Operating income for the beer segment improved 13% year over year to $1.08 billion. The operating margin for the beer segment fell 60 bps to 37.9%, due to increased marketing spend and elevated depreciation expenses, partly negated by favorable pricing.
Operating income for the wine and spirits segment declined 25% year over year to $95.2 million. The segment’s operating margin fell 333 bps to 22.1%, as lower sales exceeded the decline in the cost of goods sold and selling, general and administrative costs.
STZ’s Financial Position Seems Strong
As of Nov. 30, 2024, Constellation Brands’ cash and cash equivalents were $73.7 million, long-term debt (excluding current maturities) was $10.2 billion and total shareholders’ equity (excluding non-controlling interest) was $7.8 billion. The company generated an operating cash flow of $2.6 billion and an adjusted free cash flow of $1.6 billion for the nine months ended Nov. 30, 2024.
STZ’s board announced a quarterly dividend of $1.01 per share for Class A shares on Jan. 8, 2025. The dividend is payable on Feb. 21 to its shareholders of record as of Feb. 7, 2025.

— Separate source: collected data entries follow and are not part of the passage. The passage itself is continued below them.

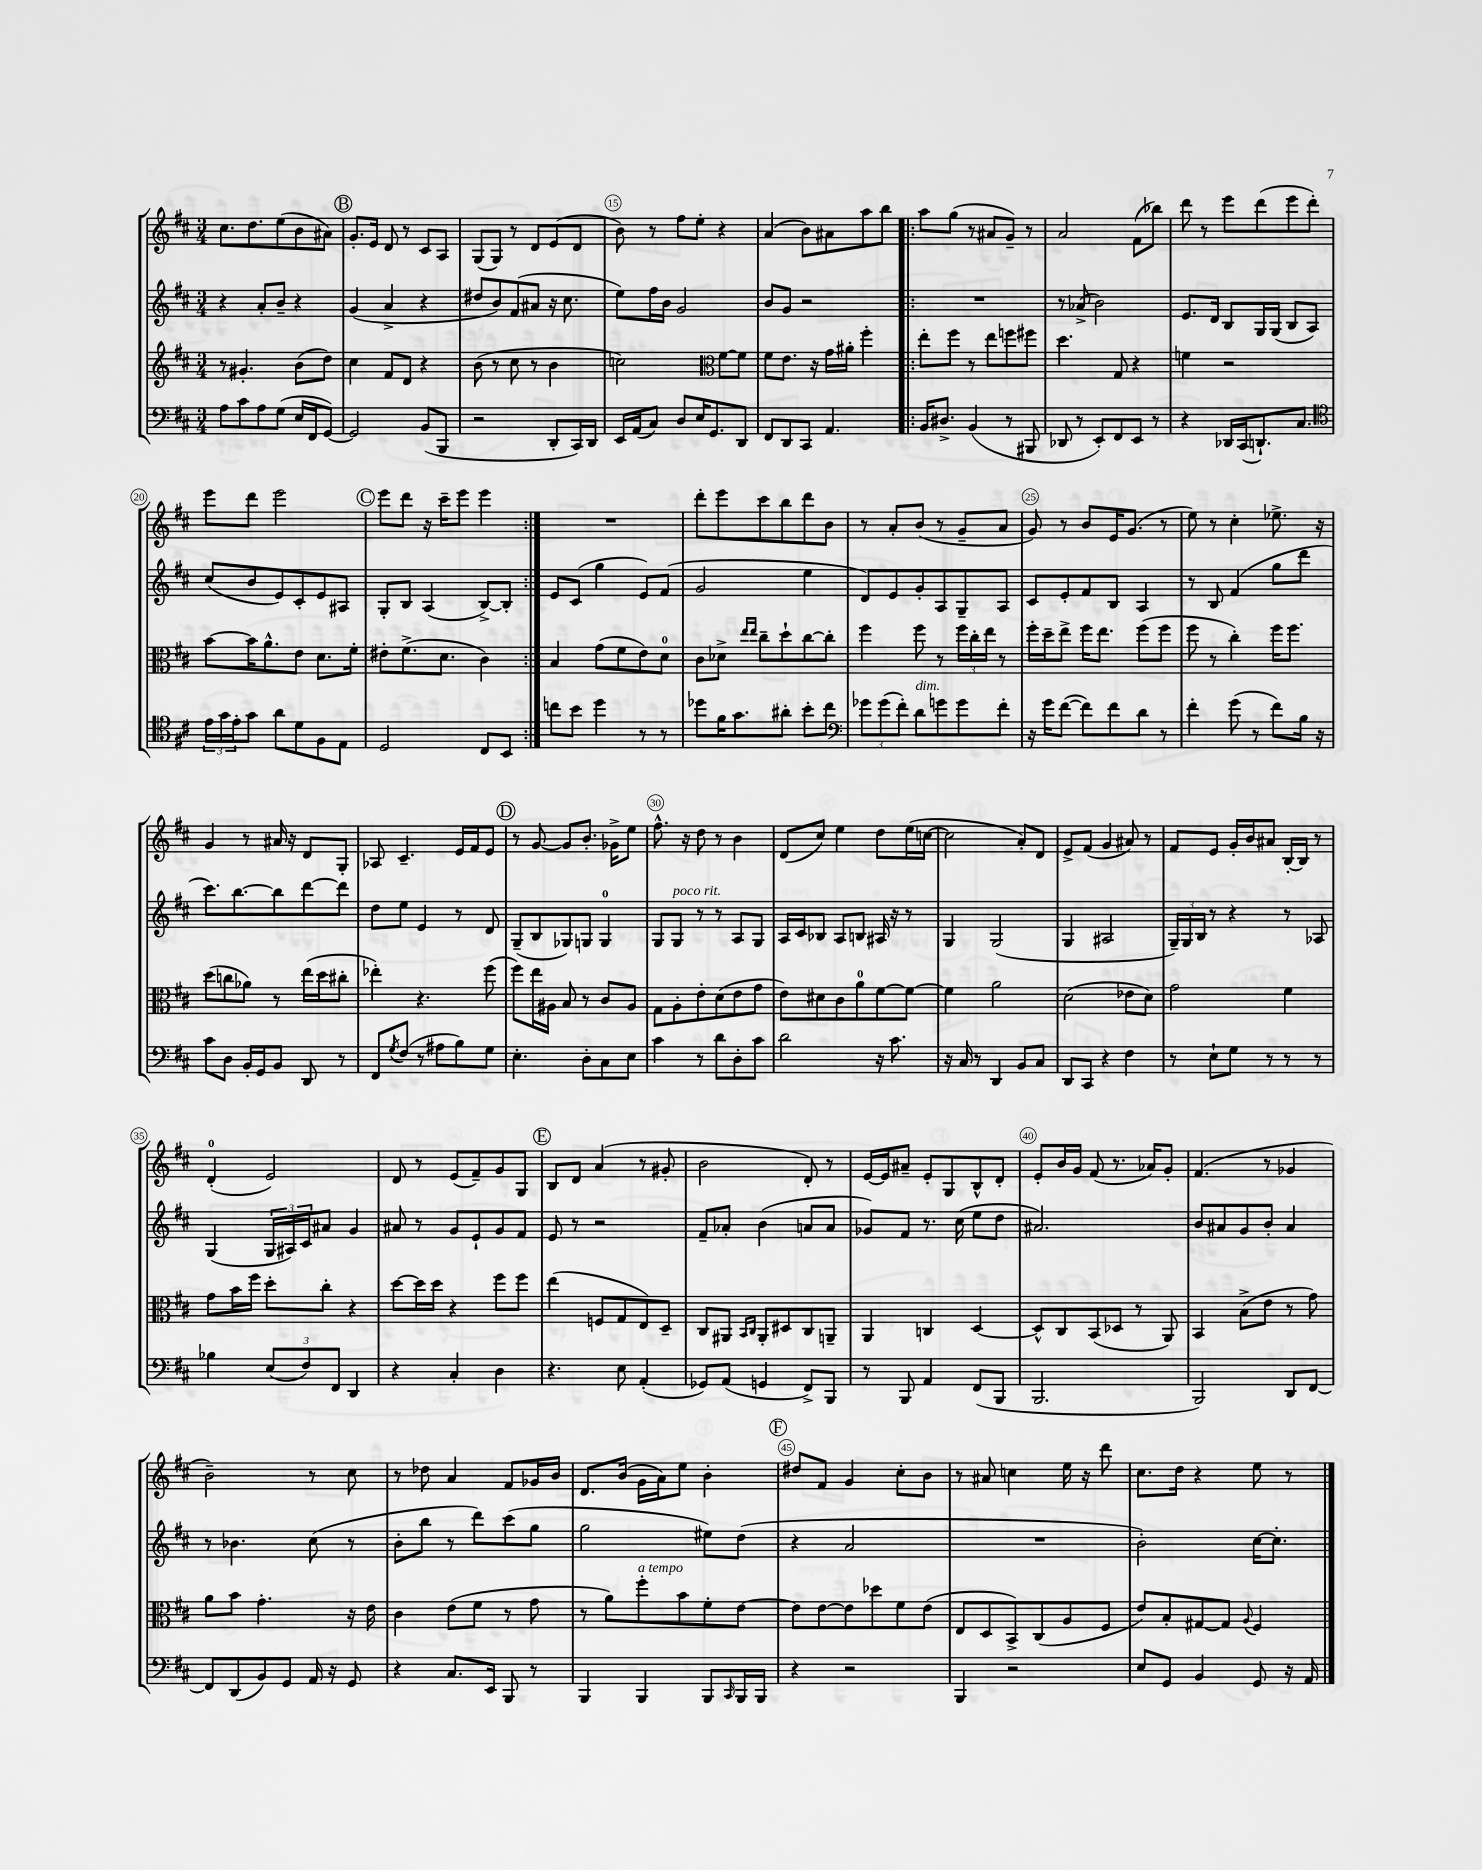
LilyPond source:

<<
\new StaffGroup <<
\new Staff = "s0" {
    \clef treble \key d \major \numericTimeSignature \time 3/4
    cis''8. d''8. e''8( b'8 ais'8) |
    \mark \markup { \circle "B" } g'8.-. e'16 d'8 r8 cis'8 a8 |
    g8( g8) r8 d'8 e'8( d'8 |
    b'8) r8 fis''8 e''8-. r4 |
    a'4( b'8) ais'8 a''8 b''8 |
    \repeat volta 2 { a''8 g''8( r8 ais'8 g'8--) r8 |
    a'2 fis'8( bes''8) |
    d'''8 r8 e'''8 d'''8( e'''8 d'''8-.) |
    e'''8 d'''8 e'''2 |
    \mark \markup { \circle "C" } e'''8 d'''8 r16 cis'''16-- e'''8 e'''4 | }
    R2. |
    d'''8-. e'''8 cis'''8 b''8 d'''8 b'8 |
    r8 a'8-. b'8( r8 g'8-- a'8 |
    g'8) r8 b'8 e'16 g'8.( r8 |
    e''8) r8 cis''4-. ees''8.-> r16 |
    g'4 r8 ais'16 r16 d'8 g8-. |
    aes8 cis'4.-- e'16 fis'16 e'8 |
    \mark \markup { \circle "D" } r8 g'8~ g'8 b'8.-. ges'16-> e''8 |
    fis''8.-^ r16 d''8 r8 b'4 |
    d'8( cis''8) e''4 d''8 e''16( c''16~ |
    c''2 a'8-.) d'8 |
    e'8-> fis'8( g'4 ais'8) r8 |
    fis'8 e'8 g'16-. b'16 ais'8 b16~-. b16 r8 |
    d'4-0-.( e'2) |
    d'8 r8 e'8( fis'8--) g'8 g8 |
    \mark \markup { \circle "E" } b8 d'8 a'4( r8 gis'8-. |
    b'2 d'8-.) r8 |
    e'16~ e'16 ais'8-- e'8-. g8 b8-^ d'8-. |
    e'8-. b'16 g'16 fis'8( r8. aes'16) g'8-. |
    fis'4.( r8 ges'4 |
    b'2--) r8 cis''8 |
    r8 des''8 a'4 fis'8 ges'16 b'16 |
    d'8. b'16( g'16 a'16) e''8 b'4-. |
    \mark \markup { \circle "F" } dis''8 fis'8 g'4 cis''8-. b'8 |
    r8 ais'8 c''4 e''16 r16 d'''8 |
    cis''8. d''16 r4 e''8 r8 \bar "|." |
}
\new Staff = "s1" {
    \clef treble \key d \major \numericTimeSignature \time 3/4
    r4 a'8-. b'8-- r4 |
    \mark \markup { \circle "B" } g'4( a'4-> r4 |
    dis''8 b'8) fis'8( ais'8 r16 cis''8. |
    e''8) fis''16 b'16 g'2 |
    b'8 g'8 r2 |
    \repeat volta 2 { R2. |
    r8 aes'8->( b'2) |
    e'8. d'16 b8 g16 g16( b8 a8) |
    cis''8( b'8 e'8) cis'8-. e'8 ais8 |
    \mark \markup { \circle "C" } g8-. b8 a4( b8~->) b8-. | }
    e'8 cis'8( g''4 e'8) fis'8( |
    g'2 e''4 |
    d'8) e'8 g'8-. a8 g8-- a8 |
    cis'8 e'8-. fis'8 b8 a4 |
    r8 b8 fis'4( g''8 d'''8 |
    cis'''8.) b''8.~ b''8 d'''8~ d'''8 |
    d''8 e''8 e'4 r8 d'8 |
    \mark \markup { \circle "D" } g8--( b8 ges8) g8 g4-0 |
    g8 g8^\markup { \italic "poco rit." } r8 r8 a8 g8 |
    a16 cis'16 bes8 a8 b8 ais16 r16 r8 |
    g4 g2( |
    g4 ais2 |
    \tuplet 3/2 { g16--) g16 b16 } r8 r4 r8 aes8 |
    g4( \tuplet 3/2 { g16 ais16) cis'16 } ais'8 g'4 |
    ais'8 r8 g'8 e'8-! g'8 fis'8 |
    \mark \markup { \circle "E" } e'8 r8 r2 |
    fis'8-- aes'8-. b'4( a'8 a'8 |
    ges'8) fis'8 r8. cis''16( e''8 d''8 |
    ais'2.) |
    b'8 ais'8 g'8 b'8-. ais'4 |
    r8 bes'4. cis''8( r8 |
    b'8-. b''8 r8 d'''8) cis'''8( g''8 |
    g''2 eis''8) d''8( |
    \mark \markup { \circle "F" } r4 a'2 |
    R2. |
    b'2-.) cis''16~ cis''8.-. \bar "|." |
}
\new Staff = "s2" {
    \clef treble \key d \major \numericTimeSignature \time 3/4
    r8 gis'4.-. b'8( d''8) |
    \mark \markup { \circle "B" } cis''4 fis'8 d'8 r4 |
    b'8( r8 cis''8 r8 b'4 |
    c''2) \clef alto fis'8~ fis'8 |
    fis'8 e'8. r16 g'16 ais'16-. fis''4-. |
    \repeat volta 2 { e''8-. fis''8 r8 e''8 f''8 fis''8 |
    d''4. g8 r4 |
    f'4 r2 |
    b'8~ b'16 a'8.-^ e'8 d'8. fis'16-. |
    \mark \markup { \circle "C" } eis'8-. fis'8.->( d'8. cis'4) | }
    b4 g'8( fis'8 e'8) d'8-0 |
    cis'8 des'8-> \grace { e''16 e''16 } cis''8-- d''8-! cis''8~ cis''8-. |
    fis''4 fis''8 r8 \tuplet 3/2 { fis''16 cis''16-. e''16 } r8 |
    fis''16-. d''16-- e''8-> fis''16 e''8. fis''8( fis''8 |
    fis''8 r8 cis''4-.) fis''16 fis''8. |
    d''8( c''8 aes'8) r8 e''16( d''16 cis''8-. |
    ees''4-.) r4. fis''8( |
    \mark \markup { \circle "D" } fis''8) e''16 ais16 b8 r8 cis'8 ais8 |
    g8 a8-. e'8-. d'8( e'8 g'8 |
    e'8) dis'8 cis'8 a'8-0 fis'8~ fis'8~ |
    fis'4 a'2 |
    d'2( ees'8 d'8) |
    g'2 fis'4 |
    g'8 b'16 fis''16 d''8-. cis''8-. r4 |
    d''8~ d''16 d''16 r4 fis''8 fis''8 |
    \mark \markup { \circle "E" } e''4( f8 g8 e8) d8-- |
    cis8 ais,8 \grace { b,16 cis16 } ais,8-. dis8 cis8 a,8-- |
    a,4 c4 d4~ |
    d8-^ cis8 b,8( des8 r8 a,8) |
    b,4 b8->( e'8 r8 g'8) |
    a'8 b'8 g'4.-. r16 e'16 |
    cis'4 e'8( fis'8 r8 g'8 |
    r8 a'8) fis''8-.^\markup { \italic "a tempo" } b'8 fis'8-. e'8~ |
    \mark \markup { \circle "F" } e'8 e'8~ e'8 des''8 fis'8 e'8( |
    e8 d8 b,8->) cis8( a8 fis8 |
    e'8) b8-. gis8~ gis8 \appoggiatura { a8 } fis4 \bar "|." |
}
\new Staff = "s3" {
    \clef bass \key d \major \numericTimeSignature \time 3/4
    a8 cis'8 a8 g8( e16 fis,16 g,8~) |
    \mark \markup { \circle "B" } g,2 b,8( b,,8 |
    r2 d,8-. cis,16) d,16 |
    e,16 a,16( cis8) d8 e16 g,8. d,8 |
    fis,8 d,8 cis,8 a,4. |
    \repeat volta 2 { b,16 dis8.-> b,4( r8 bis,,8 |
    des,8 r8 e,8-.) fis,8 e,8 r8 |
    r4 des,16 cis,16( d,8.-!) cis8. |
    \clef tenor \tuplet 3/2 { e'16 g'16 e'16-. } g'8 a'8 d'8 fis8 e8 |
    \mark \markup { \circle "C" } d2 cis8 b,8 | }
    c''8 b'8 d''4 r8 r8 |
    des''8 fis'16 g'8. ais'8-. b'8-. cis''8 |
    \clef bass \tuplet 3/2 { ges'8 ges'8( fis'8-.) } d'8^\markup { \italic "dim." } g'8 g'8 fis'8-. |
    r16 g'16 fis'8~( fis'8) fis'8 d'8 r8 |
    fis'4-. g'8( r8 fis'8) b16 r16 |
    cis'8 d8 b,16-. g,16 b,8 d,8 r8 |
    fis,8 \acciaccatura { g8 } fis8( r8 ais8 b8) g8 |
    \mark \markup { \circle "D" } e4.-. d8-. cis8 e8 |
    cis'4 r8 d'8 d8-. cis'8 |
    d'2 r16 cis'8. |
    r16 cis16 r8 d,4 b,8 cis8 |
    d,8 cis,8 r4 fis4 |
    r8 e8-! g8 r8 r8 r8 |
    bes4 \tuplet 3/2 { e8( fis8) fis,8 } d,4 |
    r4 cis4-. d4 |
    \mark \markup { \circle "E" } r4. e8 a,4-.( |
    ges,8) a,8( g,4 fis,8->) b,,8 |
    r8 b,,8 a,4 fis,8( b,,8 |
    b,,2. |
    b,,2) d,8 fis,8~ |
    fis,8 d,8( b,8) g,8 a,16 r16 g,8 |
    r4 cis8. e,16 b,,8 r8 |
    b,,4 b,,4 b,,8 \grace { cis,16 } b,,16 b,,16 |
    \mark \markup { \circle "F" } r4 r2 |
    b,,4 r2 |
    e8 g,8 b,4 g,8 r16 a,16 \bar "|." |
}
>>
>>
\layout { \context { \Score currentBarNumber = #12 \override BarNumber.break-visibility = ##(#f #t #t) barNumberVisibility = #(every-nth-bar-number-visible 5) \override BarNumber.stencil = #(make-stencil-circler 0.1 0.3 ly:text-interface::print) } }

Constellation Brands’ FY25 Expectations
The company revised its EPS outlook for fiscal 2025. Management anticipates an enterprise net sales increase of 2-5% for fiscal 2025, with 4-7% sales growth for the beer segment. However, sales for the wine and spirits segment are expected to decline 5-8%.
STZ anticipates enterprise operating income on a reported basis to decline 62-65% for fiscal 2025, while the comparable operating income is expected to improve 6-9%. The company expects operating income to improve 9-12% for the beer segment and decline 17-19% for the wine and spirits segment. Corporate expenses are expected to be $250 million for fiscal 2025.
The company now envisions comparable EPS guidance of $13.40-$13.80 for fiscal 2025 compared with the earlier estimate of $13.60-$13.80. It recorded a comparable EPS of $12.38 and a reported EPS of $9.39 in fiscal 2024.
Constellation Brands predicts net interest expenses of $410 million for fiscal 2025. It anticipates a reported tax rate of 8% and a comparable tax rate of 18.5% for fiscal 2025. The company expects shares outstanding to be 182.5 million for fiscal 2025, inclusive of share repurchases.
Constellation Brands now forecasts operating cash flow of $2.9-$3.1 billion for fiscal 2025. It expects a free cash flow of $1.6-$1.8 billion. STZ plans to incur a capital expenditure of $1.3 billion in fiscal 2025, including nearly $1 billion targeted for Mexico beer operations activities.